What you should do
Which lines of the data include the string "médicalisé"? List them all.

Excerpts from a dataset
##############################

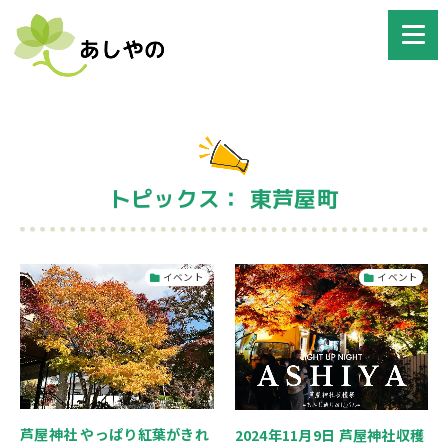
トピックス： 東芦屋町
イベント
イベント
芦屋神社 やっぱり紅葉がきれ
2024年11月9日 芦屋神社収穫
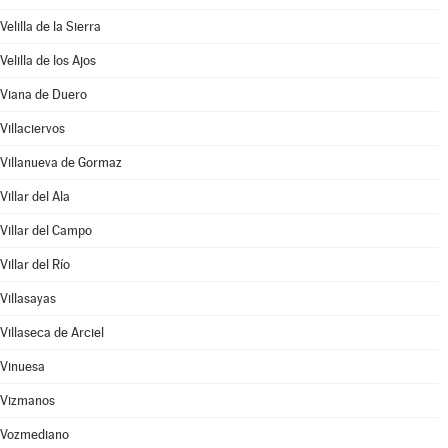
Velilla de la Sierra
Velilla de los Ajos
Viana de Duero
Villaciervos
Villanueva de Gormaz
Villar del Ala
Villar del Campo
Villar del Río
Villasayas
Villaseca de Arciel
Vinuesa
Vizmanos
Vozmediano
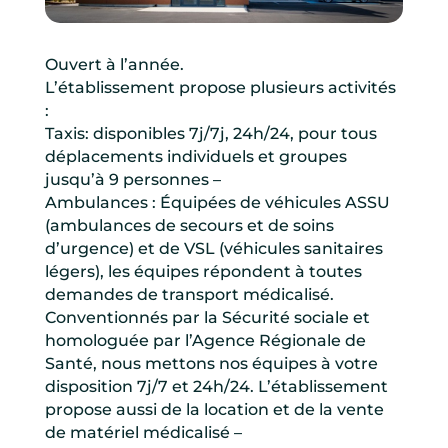
Ouvert à l’année.
L’établissement propose plusieurs activités
:
Taxis: disponibles 7j/7j, 24h/24, pour tous
déplacements individuels et groupes
jusqu’à 9 personnes –
Ambulances : Équipées de véhicules ASSU
(ambulances de secours et de soins
d’urgence) et de VSL (véhicules sanitaires
légers), les équipes répondent à toutes
demandes de transport médicalisé.
Conventionnés par la Sécurité sociale et
homologuée par l’Agence Régionale de
Santé, nous mettons nos équipes à votre
disposition 7j/7 et 24h/24. L’établissement
propose aussi de la location et de la vente
de matériel médicalisé –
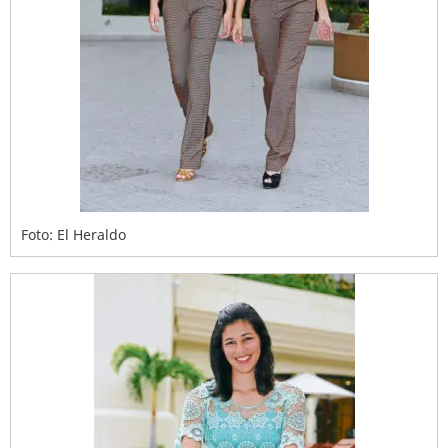
Foto: El Heraldo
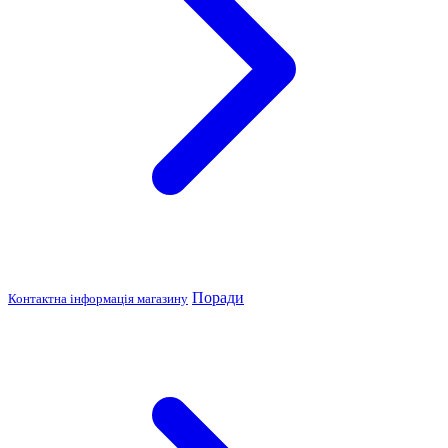
Поради
Контактна інформація магазину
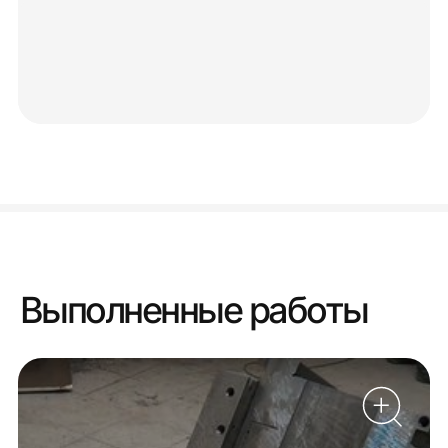
Выполненные работы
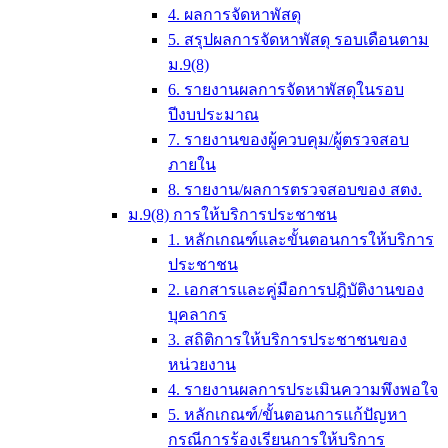
4. ผลการจัดหาพัสดุ
5. สรุปผลการจัดหาพัสดุ รอบเดือนตาม
ม.9(8)
6. รายงานผลการจัดหาพัสดุในรอบ
ปีงบประมาณ
7. รายงานของผู้ควบคุม/ผู้ตรวจสอบ
ภายใน
8. รายงาน/ผลการตรวจสอบของ สตง.
ม.9(8) การให้บริการประชาชน
1. หลักเกณฑ์และขั้นตอนการให้บริการ
ประชาชน
2. เอกสารและคู่มือการปฎิบัติงานของ
บุคลากร
3. สถิติการให้บริการประชาชนของ
หน่วยงาน
4. รายงานผลการประเมินความพึงพอใจ
5. หลักเกณฑ์/ขั้นตอนการแก้ปัญหา
กรณีการร้องเรียนการให้บริการ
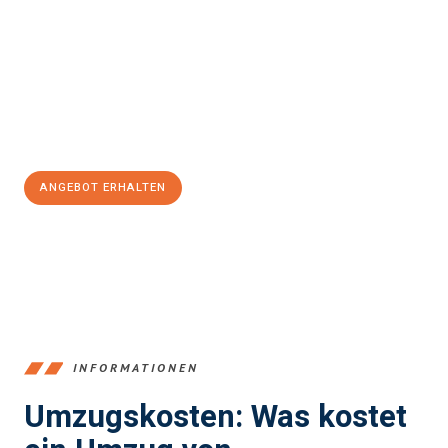
und stressfrei Ihr Umzug Recklinghausen Lissabon
sein kann.
Unser Expertenteam steht bereit, um Ihnen einen reibungslosen
Übergang in Ihr neues Zuhause zu garantieren.
Jetzt
unverbindliches Angebot
erhalten &
100€ sparen:
ANGEBOT ERHALTEN
+4915792653390
INFORMATIONEN
Umzugskosten: Was kostet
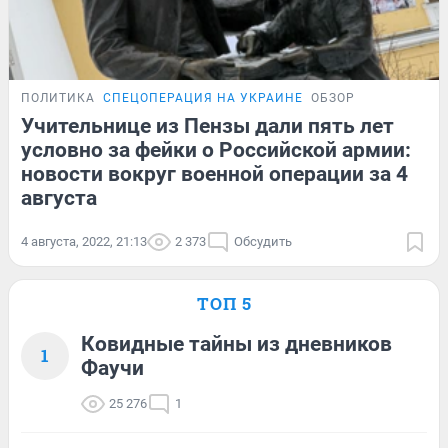
ПОЛИТИКА
СПЕЦОПЕРАЦИЯ НА УКРАИНЕ
ОБЗОР
Учительнице из Пензы дали пять лет
условно за фейки о Российской армии:
новости вокруг военной операции за 4
августа
4 августа, 2022, 21:13
2 373
Обсудить
ТОП 5
Ковидные тайны из дневников
1
Фаучи
25 276
1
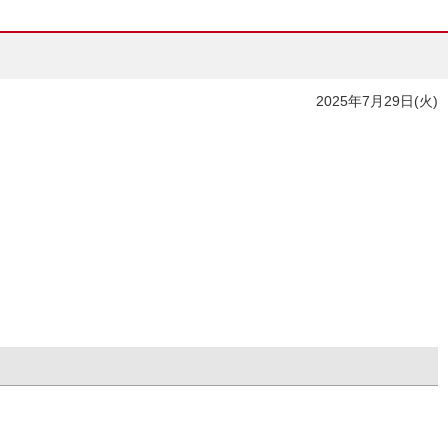
2025年7月29日(火)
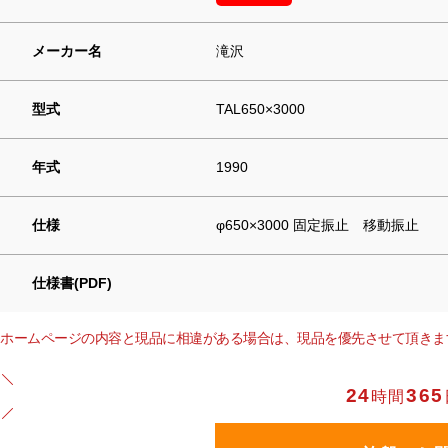
メーカー名
滝沢
型式
TAL650×3000
年式
1990
仕様
φ650×3000 固定振止 移動振止
仕様書(PDF)
ホームページの内容と現品に相違がある場合は、現品を優先させて頂きま
24
365
時間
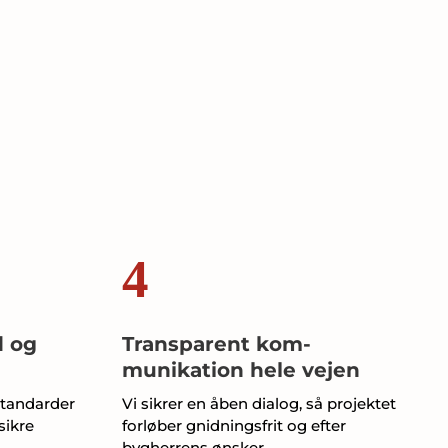
4
d og
Transparent kom­
munikation hele vejen
standarder
Vi sikrer en åben dialog, så projektet
sikre
forløber gnidningsfrit og efter
bygherrens ønsker.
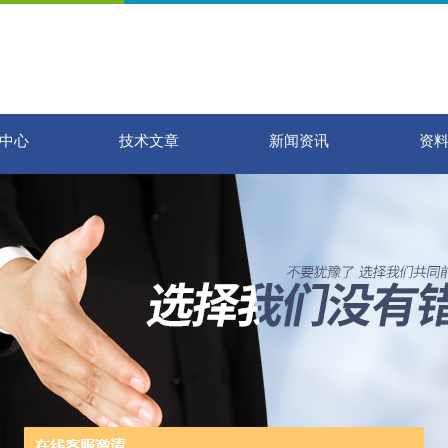
中心
技术文章
新闻资讯
资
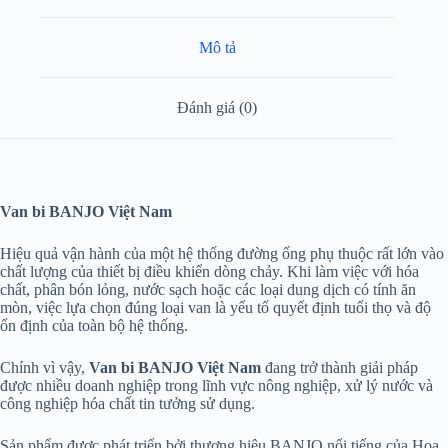
Mô tả
Đánh giá (0)
Van bi BANJO Việt Nam
Hiệu quả vận hành của một hệ thống đường ống phụ thuộc rất lớn vào
chất lượng của thiết bị điều khiển dòng chảy. Khi làm việc với hóa
chất, phân bón lỏng, nước sạch hoặc các loại dung dịch có tính ăn
mòn, việc lựa chọn đúng loại van là yếu tố quyết định tuổi thọ và độ
ổn định của toàn bộ hệ thống.
Chính vì vậy,
Van bi BANJO Việt Nam
đang trở thành giải pháp
được nhiều doanh nghiệp trong lĩnh vực nông nghiệp, xử lý nước và
công nghiệp hóa chất tin tưởng sử dụng.
Sản phẩm được phát triển bởi thương hiệu BANJO nổi tiếng của Hoa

##############################

Written response
demandes de transport médicalisé.
de matériel médicalisé –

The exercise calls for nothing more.